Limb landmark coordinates
***

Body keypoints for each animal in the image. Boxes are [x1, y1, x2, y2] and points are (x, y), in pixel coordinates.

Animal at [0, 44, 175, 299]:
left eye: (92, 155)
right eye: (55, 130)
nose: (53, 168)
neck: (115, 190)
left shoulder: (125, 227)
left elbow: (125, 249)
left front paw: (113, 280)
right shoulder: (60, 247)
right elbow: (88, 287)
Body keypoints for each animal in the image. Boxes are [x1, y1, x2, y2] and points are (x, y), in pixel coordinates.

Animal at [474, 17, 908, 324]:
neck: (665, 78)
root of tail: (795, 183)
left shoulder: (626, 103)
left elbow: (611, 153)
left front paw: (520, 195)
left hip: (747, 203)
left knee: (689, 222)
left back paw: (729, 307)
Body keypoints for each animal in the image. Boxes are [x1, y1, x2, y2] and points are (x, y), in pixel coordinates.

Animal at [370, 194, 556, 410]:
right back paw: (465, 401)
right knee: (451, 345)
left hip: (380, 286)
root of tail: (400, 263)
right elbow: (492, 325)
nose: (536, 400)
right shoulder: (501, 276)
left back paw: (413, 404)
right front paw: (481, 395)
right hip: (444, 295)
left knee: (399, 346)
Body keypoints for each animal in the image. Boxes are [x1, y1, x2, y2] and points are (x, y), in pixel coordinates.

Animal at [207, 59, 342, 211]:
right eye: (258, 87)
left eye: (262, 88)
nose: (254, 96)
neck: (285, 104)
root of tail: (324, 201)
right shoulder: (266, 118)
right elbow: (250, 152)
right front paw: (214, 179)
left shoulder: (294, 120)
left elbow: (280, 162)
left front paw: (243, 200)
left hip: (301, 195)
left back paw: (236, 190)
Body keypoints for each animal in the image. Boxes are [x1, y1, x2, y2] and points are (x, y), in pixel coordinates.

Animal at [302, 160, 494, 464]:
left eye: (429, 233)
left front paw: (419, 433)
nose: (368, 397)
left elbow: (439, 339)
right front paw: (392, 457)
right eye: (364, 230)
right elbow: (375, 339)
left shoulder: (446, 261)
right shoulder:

***

TASK ITEM: Going through the entries above, tally each line that has the word "shoulder". Answer with the number only.

RESPONSE BOX: 8